* **SUPPLIED TEXT**

17th September 2007 Print
Strong forecasted economic growth, high levels of demand and low levels of expected supply to drive Singapore, Japan, Hong Kong and broader Asian commercial property markets.

Since launch, the New Star International Property Fund has been actively seeking assets in the Asia Pacific region. With economic prospects strong and investor confidence growing, Asia has become an attractive centre for prime property investment.

The direct commercial property market in Asia remains brisk, with both the number and value of purchases by overseas investors increasing. Rental performance in the region has been strong, with Singapore leading the way, generating a 53.6% year-on-year rental increase.

Strong rental growth is forecast to continue in these markets as a scarcity of supply and high levels of demand drive rents higher. New Star is well placed to exploit this strong forecasted rental growth having recently purchased the Parakuo building in Singapore’s Central Business District.

Grade A occupancy rates in Singapore have reached a peak of 99.5%. It is forecast that over the next six years (2007-2012), annual average supply is expected to be 1.25 million sq ft, considerably lower than the previous 10-year average of 1.53 million sq ft. Gross domestic product (GDP) is forecast to grow 7.7 % this year, well above the past 10-year average of 5.15%. As a result, prospects look attractive for property owners in this core market.

In the first half of 2007, the average capital value of prime property in Hong Kong rose 8%. With GDP increasing from 5.7% in the first quarter of 2007 to an estimated 6.9% in the second quarter of 2007, the outlook for Hong Kong is attractive. Prospects for Japan are arguably even more attractive because Japan is at an earlier stage in its property cycle. The country’s expected economic resurgence makes it an attractive centre for investment, with key cities, where land is at a premium, such as Tokyo and Osaka, set to benefit.

The broader Asia Pacific region has benefited from this strong growth in Central Asia. New Zealand’s property market for example has been resilient, with rents rising, yields firming and vacancy rates falling. Office vacancies in Auckland’s Central Business District are now at the lowest level since the 1980s.

New Star has recently acquired a further three prime buildings in Japan and is actively seeking further assets to purchase in the Asia Pacific region.

Roger Dossett, Head of Property Fund Management, New Star, says: “With sustained growth and a positive economic outlook, Asia is well positioned to generate healthy returns for investors in the New Star International Property Fund.”

* **TO BE DONE**
[A] According to the release on Asian commercial property, why are Japan's prospects arguably even more attractive than Hong Kong's?
[B] In the release on Asian commercial property, what level have Grade A occupancy rates in Singapore reached?
[C] Reproduce everything in the release on Asian commercial property from "In the first half" down to "since the 1980s.".

* **AVAILABLE DATA**

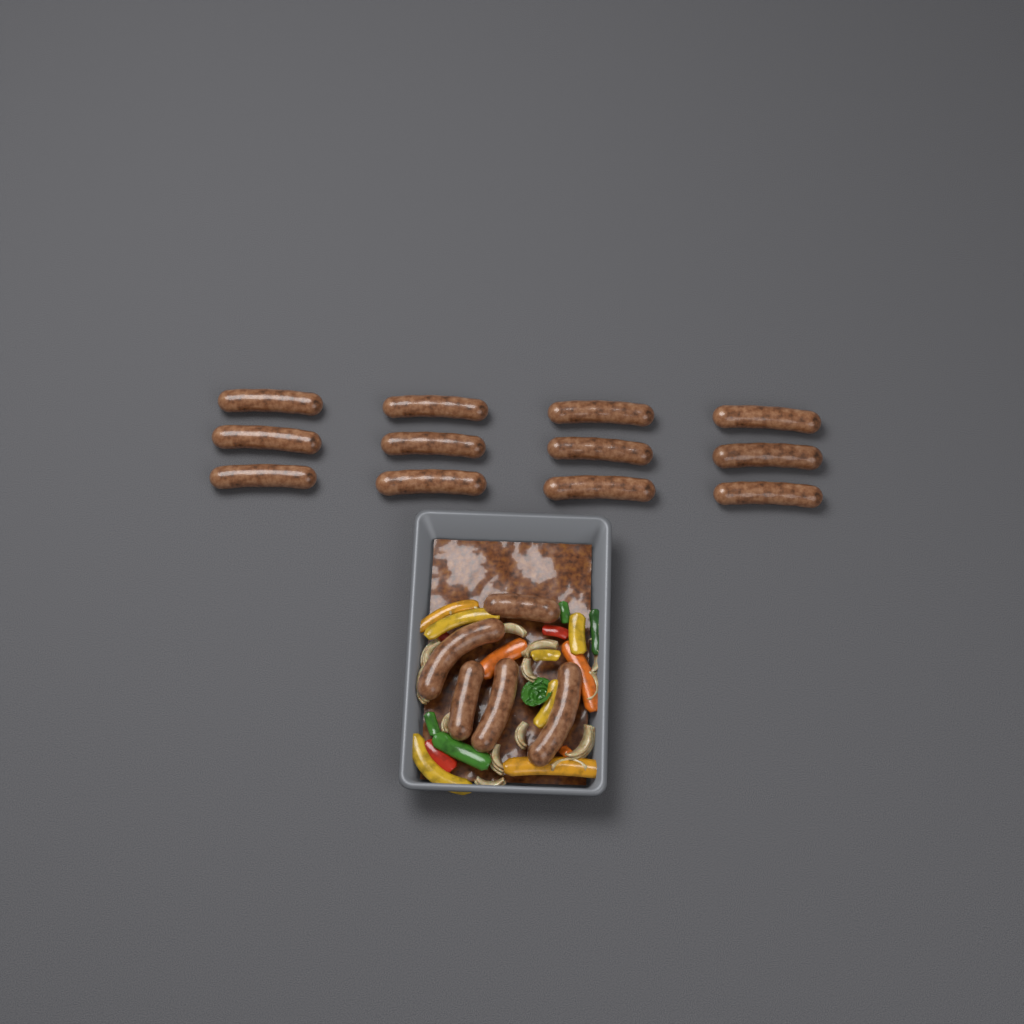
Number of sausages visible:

* **PER-TASK ANSWERS**
[A] Japan is at an earlier stage in its property cycle. Its expected economic resurgence also makes it an attractive center for investment, and key cities where land is at a premium, such as Tokyo and Osaka, are set to benefit.

[B] A peak of 99.5%.

[C]
In the first half of 2007, the average capital value of prime property in Hong Kong rose 8%. With GDP increasing from 5.7% in the first quarter of 2007 to an estimated 6.9% in the second quarter of 2007, the outlook for Hong Kong is attractive. Prospects for Japan are arguably even more attractive because Japan is at an earlier stage in its property cycle. The country’s expected economic resurgence makes it an attractive centre for investment, with key cities, where land is at a premium, such as Tokyo and Osaka, set to benefit.

The broader Asia Pacific region has benefited from this strong growth in Central Asia. New Zealand’s property market for example has been resilient, with rents rising, yields firming and vacancy rates falling. Office vacancies in Auckland’s Central Business District are now at the lowest level since the 1980s.